Persona is a YA eco-techno political thriller which also caters for fans of dystopian fiction. Despite featuring the said variety of themes, Persona delivers on all fronts and is a refreshing reprieve from the general YA populace.
The majority of Persona’s events span over just a few days in the lives of Suyana and Daniel. It is set in the near future against the backdrop of a global entity called the International Assembly akin to today’s Commonwealth. The countries who make up the Assembly have representatives or Faces to cast votes on international matters and so on. The catch: These Faces are mere figureheads, glorified spokespersons cum celebrities with absolutely no say in the matters they vote on. Their handlers make the decisions for them. Their presence is more in demand by the lucrative tabloid industry built around them, analyzing their their outfits and ranks on the popularity pyramid. In doing so the tabloids serve as the only means of seeking the truth about the inner workings of the Assembly.
Suyana is the Face for the United Amazonian Rainforest Confederation, a struggling nation that is no match for the likes of the bigger nations such as the United States. While on her way to secure a secret alliance with the Face of United States for the sake of her country, she barely escapes an assassination attempt…with the aid of Daniel, an aspiring paparazzi from Korea, who gets caught in the cross fires (literally) whilst trying to land the scoop of the century: a snap of Suyana and US Face together. What ensues is an edge of the seat ride through the lanes of a futuristic Paris with countless plots twists to keep you on your toes.
Persona was either incredibly short or I just could not wait to absorb it, because I finished it in one sitting, more or less. The backdrop of the dance between the enigmatic International Assembly and the relentless paparazzi was rife with tension. The dynamics between Suyana and Daniel encapsulated this quite well, their agendas to their factions in constant conflict with their personal feelings, not necessarily only about each other but also about the system they existed within.
Despite the heady themes, the plot was not very complex to follow and the poignant and refreshing conclusion summed up the lessons contained therein perfectly.
Sure Persona has been categorized as YA, mostly because of the lead characters’ ages but it could just as easily been about an older set of characters. Daniel and Suyana were beautifully crafted characters, thanks to the alternating POV . So much so that my subconscious casting director immediately went to Daniel Henney and Gugu Mbatha-Raw or alternatively, Supernatural’s Osric Chau and The 100’s Lindsey Morgan.

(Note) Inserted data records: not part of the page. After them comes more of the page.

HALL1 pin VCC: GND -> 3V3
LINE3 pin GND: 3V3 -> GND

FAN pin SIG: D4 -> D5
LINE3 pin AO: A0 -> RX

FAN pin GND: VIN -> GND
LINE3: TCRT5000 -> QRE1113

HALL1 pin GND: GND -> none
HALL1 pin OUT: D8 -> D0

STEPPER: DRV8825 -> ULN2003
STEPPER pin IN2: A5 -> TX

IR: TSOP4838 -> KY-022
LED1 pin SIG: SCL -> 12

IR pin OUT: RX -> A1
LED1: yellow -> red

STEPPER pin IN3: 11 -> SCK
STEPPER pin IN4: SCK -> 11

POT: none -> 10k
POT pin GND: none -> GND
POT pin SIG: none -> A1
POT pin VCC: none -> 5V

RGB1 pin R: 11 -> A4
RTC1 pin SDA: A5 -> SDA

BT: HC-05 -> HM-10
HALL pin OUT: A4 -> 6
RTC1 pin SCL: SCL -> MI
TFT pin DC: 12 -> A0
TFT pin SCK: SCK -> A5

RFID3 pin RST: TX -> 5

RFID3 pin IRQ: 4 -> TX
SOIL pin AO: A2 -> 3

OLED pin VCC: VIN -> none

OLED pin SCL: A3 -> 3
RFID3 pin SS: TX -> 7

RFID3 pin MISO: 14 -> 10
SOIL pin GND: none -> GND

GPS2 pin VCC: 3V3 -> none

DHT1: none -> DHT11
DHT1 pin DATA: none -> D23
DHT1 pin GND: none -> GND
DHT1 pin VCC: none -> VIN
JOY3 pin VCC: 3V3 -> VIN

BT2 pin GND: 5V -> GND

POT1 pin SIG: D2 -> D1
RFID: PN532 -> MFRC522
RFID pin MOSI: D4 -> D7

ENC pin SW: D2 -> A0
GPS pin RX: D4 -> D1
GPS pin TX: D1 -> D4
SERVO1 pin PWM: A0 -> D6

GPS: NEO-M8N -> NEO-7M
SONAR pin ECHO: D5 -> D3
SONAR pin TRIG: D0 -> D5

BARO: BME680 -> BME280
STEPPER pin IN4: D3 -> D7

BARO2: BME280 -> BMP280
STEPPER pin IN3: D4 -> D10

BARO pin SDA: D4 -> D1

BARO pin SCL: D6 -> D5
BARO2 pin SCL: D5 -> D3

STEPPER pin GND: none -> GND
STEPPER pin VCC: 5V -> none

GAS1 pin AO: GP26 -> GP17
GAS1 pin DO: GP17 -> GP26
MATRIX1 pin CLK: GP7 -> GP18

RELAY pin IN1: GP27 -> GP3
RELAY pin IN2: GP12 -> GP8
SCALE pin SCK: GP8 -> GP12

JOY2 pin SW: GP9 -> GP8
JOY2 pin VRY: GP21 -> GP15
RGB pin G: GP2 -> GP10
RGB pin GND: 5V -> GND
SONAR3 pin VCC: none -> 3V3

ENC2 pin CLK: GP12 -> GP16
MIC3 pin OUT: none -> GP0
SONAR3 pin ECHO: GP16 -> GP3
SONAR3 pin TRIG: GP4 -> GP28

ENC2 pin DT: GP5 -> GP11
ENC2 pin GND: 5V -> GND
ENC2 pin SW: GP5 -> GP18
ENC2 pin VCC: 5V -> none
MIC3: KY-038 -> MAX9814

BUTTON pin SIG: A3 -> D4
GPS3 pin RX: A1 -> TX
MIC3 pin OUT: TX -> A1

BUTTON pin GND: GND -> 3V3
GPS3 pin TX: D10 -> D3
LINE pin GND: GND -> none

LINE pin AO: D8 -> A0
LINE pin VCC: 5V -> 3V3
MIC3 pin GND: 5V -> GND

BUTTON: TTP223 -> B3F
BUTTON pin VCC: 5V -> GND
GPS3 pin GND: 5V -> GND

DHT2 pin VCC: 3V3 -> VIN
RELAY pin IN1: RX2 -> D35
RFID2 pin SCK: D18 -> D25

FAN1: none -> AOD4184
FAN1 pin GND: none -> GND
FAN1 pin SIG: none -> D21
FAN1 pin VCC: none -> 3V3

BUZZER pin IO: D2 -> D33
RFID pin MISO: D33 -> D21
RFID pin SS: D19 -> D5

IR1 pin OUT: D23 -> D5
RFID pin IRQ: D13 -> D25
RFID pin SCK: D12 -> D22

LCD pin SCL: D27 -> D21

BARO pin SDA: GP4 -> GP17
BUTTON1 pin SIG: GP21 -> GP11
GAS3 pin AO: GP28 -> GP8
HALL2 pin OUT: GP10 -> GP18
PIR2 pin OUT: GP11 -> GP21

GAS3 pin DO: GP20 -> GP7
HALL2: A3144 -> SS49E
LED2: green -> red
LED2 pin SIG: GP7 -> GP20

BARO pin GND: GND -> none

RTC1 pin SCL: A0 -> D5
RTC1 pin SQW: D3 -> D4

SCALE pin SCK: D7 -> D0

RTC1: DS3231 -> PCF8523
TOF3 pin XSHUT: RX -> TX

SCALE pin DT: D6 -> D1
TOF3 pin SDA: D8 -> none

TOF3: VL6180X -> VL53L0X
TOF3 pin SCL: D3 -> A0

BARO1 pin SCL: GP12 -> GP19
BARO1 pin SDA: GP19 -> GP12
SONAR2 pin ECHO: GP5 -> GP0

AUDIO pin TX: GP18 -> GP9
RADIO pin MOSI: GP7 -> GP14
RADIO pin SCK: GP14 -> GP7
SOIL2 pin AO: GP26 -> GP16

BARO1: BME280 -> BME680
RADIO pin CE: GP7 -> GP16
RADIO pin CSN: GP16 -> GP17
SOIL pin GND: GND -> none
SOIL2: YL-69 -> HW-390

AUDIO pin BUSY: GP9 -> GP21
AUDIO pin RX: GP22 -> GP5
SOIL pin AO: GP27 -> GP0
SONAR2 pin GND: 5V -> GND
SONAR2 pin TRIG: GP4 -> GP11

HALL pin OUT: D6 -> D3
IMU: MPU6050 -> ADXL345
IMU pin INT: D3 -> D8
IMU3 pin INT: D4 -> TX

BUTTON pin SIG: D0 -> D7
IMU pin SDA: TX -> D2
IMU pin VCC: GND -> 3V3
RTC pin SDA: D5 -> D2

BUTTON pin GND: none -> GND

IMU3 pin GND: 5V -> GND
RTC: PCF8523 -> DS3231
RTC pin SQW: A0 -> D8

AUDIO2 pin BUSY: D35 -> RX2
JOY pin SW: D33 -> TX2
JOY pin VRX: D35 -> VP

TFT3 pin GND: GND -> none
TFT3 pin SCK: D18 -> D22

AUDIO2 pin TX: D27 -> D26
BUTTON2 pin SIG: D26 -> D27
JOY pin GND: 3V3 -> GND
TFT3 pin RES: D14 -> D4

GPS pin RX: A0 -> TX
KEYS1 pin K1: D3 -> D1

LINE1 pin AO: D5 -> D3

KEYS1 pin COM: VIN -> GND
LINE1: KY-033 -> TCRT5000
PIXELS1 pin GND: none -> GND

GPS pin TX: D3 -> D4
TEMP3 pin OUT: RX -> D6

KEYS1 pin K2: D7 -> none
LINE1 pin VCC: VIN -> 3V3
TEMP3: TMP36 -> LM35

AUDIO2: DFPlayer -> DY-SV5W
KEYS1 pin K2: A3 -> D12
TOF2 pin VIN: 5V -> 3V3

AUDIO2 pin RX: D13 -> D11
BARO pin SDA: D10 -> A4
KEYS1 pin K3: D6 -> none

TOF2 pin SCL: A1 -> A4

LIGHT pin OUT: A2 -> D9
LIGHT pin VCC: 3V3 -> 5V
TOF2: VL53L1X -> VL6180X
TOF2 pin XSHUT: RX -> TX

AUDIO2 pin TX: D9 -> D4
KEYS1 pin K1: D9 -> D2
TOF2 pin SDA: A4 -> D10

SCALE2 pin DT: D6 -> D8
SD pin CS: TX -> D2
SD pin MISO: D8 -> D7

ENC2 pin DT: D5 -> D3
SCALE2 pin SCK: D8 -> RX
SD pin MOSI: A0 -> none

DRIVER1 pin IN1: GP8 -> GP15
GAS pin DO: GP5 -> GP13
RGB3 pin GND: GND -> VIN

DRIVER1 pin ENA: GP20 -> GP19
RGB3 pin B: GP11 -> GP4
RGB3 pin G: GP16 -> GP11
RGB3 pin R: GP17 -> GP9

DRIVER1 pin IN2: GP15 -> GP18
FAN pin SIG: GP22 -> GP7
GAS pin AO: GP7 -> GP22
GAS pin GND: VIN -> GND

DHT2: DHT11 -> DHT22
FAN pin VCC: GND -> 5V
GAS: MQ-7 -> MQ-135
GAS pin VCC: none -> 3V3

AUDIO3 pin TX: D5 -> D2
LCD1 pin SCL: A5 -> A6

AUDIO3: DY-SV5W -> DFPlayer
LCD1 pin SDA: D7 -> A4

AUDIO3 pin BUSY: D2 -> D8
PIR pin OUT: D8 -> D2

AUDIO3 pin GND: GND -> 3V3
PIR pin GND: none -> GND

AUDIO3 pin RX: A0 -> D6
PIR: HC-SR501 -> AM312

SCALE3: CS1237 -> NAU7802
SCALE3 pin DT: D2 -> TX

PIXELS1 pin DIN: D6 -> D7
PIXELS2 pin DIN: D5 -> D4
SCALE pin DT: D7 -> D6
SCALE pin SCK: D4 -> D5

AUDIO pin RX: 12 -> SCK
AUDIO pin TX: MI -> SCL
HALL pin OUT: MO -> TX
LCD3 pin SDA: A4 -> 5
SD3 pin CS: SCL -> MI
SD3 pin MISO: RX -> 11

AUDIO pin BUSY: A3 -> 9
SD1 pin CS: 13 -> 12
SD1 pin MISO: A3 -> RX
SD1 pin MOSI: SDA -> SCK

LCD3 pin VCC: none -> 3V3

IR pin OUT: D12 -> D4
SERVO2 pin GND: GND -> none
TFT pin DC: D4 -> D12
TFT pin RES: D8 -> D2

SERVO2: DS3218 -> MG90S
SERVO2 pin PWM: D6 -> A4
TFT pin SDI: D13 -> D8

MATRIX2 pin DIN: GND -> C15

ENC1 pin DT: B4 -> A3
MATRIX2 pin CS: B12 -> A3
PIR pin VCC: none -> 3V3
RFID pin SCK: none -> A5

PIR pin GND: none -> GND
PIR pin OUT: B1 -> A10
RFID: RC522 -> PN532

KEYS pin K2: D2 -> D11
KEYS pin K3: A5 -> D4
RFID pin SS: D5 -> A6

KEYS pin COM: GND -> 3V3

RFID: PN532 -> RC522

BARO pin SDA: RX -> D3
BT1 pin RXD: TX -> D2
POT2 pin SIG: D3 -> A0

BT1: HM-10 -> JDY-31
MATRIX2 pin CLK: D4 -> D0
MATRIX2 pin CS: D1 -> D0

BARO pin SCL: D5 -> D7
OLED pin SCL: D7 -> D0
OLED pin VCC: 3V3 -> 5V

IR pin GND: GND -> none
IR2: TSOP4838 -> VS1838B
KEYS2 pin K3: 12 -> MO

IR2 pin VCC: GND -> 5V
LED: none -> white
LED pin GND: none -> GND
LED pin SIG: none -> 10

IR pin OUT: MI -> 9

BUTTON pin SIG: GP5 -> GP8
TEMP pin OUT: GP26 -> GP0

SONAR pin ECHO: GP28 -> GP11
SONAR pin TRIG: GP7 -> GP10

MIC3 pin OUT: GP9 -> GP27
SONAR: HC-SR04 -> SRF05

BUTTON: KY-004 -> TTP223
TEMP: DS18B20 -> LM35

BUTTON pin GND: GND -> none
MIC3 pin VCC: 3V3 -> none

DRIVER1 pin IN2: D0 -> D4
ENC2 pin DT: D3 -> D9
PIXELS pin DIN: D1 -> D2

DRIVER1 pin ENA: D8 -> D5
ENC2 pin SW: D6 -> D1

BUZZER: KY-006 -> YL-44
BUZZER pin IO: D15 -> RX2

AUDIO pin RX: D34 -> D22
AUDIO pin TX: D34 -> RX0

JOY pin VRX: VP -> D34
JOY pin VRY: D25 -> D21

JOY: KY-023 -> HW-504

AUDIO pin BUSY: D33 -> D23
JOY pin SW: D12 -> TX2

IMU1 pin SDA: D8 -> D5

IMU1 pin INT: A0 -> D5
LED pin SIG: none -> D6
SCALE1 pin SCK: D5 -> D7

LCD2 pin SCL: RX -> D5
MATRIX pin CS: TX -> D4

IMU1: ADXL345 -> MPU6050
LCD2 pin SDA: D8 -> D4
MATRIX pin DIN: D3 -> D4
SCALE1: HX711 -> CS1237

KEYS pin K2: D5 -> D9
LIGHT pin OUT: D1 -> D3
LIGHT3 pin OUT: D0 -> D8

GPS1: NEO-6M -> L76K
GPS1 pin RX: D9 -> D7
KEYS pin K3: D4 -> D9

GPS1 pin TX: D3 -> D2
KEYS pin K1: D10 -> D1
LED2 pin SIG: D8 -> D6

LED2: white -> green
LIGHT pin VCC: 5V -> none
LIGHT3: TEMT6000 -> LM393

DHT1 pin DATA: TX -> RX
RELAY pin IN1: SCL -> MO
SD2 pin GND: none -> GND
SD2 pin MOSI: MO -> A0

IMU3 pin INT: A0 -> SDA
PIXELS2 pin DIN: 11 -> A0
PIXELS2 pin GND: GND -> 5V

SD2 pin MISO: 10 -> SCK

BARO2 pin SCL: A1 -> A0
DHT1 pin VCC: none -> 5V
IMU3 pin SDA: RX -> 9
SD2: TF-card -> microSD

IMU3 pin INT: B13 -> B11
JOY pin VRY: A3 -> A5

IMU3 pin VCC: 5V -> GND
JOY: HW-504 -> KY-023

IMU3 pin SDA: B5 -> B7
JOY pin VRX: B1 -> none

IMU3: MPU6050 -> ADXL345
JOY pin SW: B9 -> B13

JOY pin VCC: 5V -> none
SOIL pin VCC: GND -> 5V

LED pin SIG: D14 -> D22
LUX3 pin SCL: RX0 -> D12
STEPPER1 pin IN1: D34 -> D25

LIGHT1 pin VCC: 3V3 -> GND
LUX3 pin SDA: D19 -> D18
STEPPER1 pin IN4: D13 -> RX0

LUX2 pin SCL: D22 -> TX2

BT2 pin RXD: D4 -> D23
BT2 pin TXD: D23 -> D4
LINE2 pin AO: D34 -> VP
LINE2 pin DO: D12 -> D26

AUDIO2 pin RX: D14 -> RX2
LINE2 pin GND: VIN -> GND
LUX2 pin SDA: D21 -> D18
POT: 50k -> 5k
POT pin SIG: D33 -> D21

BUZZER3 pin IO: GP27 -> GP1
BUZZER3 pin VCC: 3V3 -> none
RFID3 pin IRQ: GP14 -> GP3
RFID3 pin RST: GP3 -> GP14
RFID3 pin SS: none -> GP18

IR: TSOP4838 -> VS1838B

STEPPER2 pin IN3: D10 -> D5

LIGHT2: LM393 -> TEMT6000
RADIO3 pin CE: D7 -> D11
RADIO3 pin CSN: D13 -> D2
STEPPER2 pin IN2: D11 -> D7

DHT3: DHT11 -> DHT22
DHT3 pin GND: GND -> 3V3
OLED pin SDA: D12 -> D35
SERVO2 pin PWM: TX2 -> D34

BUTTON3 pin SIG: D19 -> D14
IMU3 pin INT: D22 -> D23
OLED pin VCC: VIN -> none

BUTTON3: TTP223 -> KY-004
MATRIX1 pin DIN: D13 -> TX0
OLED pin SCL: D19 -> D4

Finally, it was refreshing to read a stand-alone novel among all the serials and trilogies. That being said, after closing the book, I found myself hankering for just a few more moments with Daniel and Suyana.
The Bad and Ugly
There was nothing bad and/or ugly about Persona. Readers of Valentine’s prior works have suggested that Persona is not up to the standard of her former novels but this being my first encounter with Valentine, I had absolutely no complains.
In conclusion, Persona is definitely one of the better YA releases for early 2015 and a definite must for your bookshelves. If you loved the political underpinnings of The Hunger Games, Persona will not disappoint.